◆ Task objective
Transcribe exactly the line that contains "pinky dip: (74, 318)" and each line that comes after it in the material, the last line included, and nothing more.

◆ Records for this task
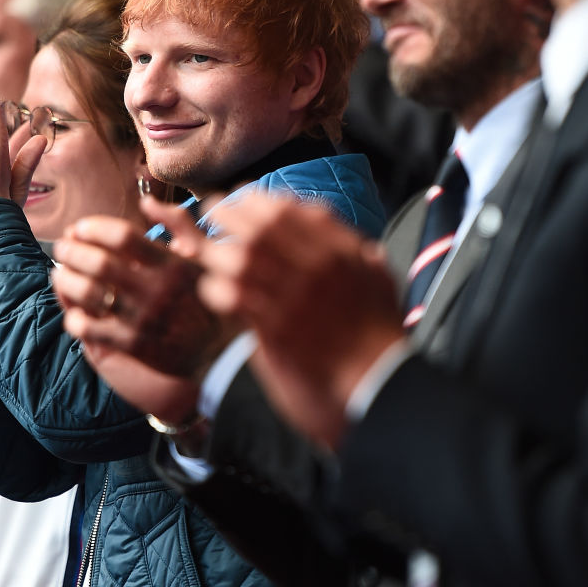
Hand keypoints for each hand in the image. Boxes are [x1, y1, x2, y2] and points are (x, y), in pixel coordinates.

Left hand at [51, 198, 238, 421]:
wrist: (226, 355)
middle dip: (71, 251)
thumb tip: (146, 202)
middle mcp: (156, 290)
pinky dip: (74, 318)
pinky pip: (90, 329)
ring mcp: (143, 319)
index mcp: (172, 265)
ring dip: (66, 281)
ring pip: (89, 295)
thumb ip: (178, 225)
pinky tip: (72, 312)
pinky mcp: (134, 346)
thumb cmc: (215, 300)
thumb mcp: (207, 258)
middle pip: (98, 263)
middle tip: (61, 247)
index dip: (94, 229)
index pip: (122, 237)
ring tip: (59, 274)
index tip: (79, 227)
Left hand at [197, 194, 404, 448]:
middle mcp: (317, 268)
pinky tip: (212, 290)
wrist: (380, 387)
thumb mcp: (381, 283)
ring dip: (219, 253)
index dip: (257, 202)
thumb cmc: (379, 337)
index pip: (288, 211)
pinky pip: (235, 297)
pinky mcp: (278, 329)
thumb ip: (361, 255)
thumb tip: (349, 236)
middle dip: (229, 215)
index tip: (239, 199)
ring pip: (242, 259)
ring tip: (207, 254)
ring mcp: (297, 298)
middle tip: (210, 212)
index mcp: (341, 252)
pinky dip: (217, 289)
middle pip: (260, 228)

◆ Response to the task
pinky dip: (74, 318)
pinky pip: (90, 329)
ring mcp: (143, 319)
index mcp: (172, 265)
ring dip: (66, 281)
ring pip: (89, 295)
thumb ip: (178, 225)
pinky tip: (72, 312)
pinky mcp: (134, 346)
thumb cmc: (215, 300)
thumb mcp: (207, 258)
middle pip: (98, 263)
middle tip: (61, 247)
index dip: (94, 229)
index pip: (122, 237)
ring tip: (59, 274)
index tip: (79, 227)
Left hand at [197, 194, 404, 448]:
middle mcp: (317, 268)
pinky tip: (212, 290)
wrist: (380, 387)
thumb mcp: (381, 283)
ring dip: (219, 253)
index dip: (257, 202)
thumb cmc: (379, 337)
index pip: (288, 211)
pinky pip: (235, 297)
pinky mcp: (278, 329)
thumb ip: (361, 255)
thumb tip: (349, 236)
middle dip: (229, 215)
index tip: (239, 199)
ring pip: (242, 259)
ring tip: (207, 254)
ring mcp: (297, 298)
middle tip: (210, 212)
index mcp: (341, 252)
pinky dip: (217, 289)
middle pip: (260, 228)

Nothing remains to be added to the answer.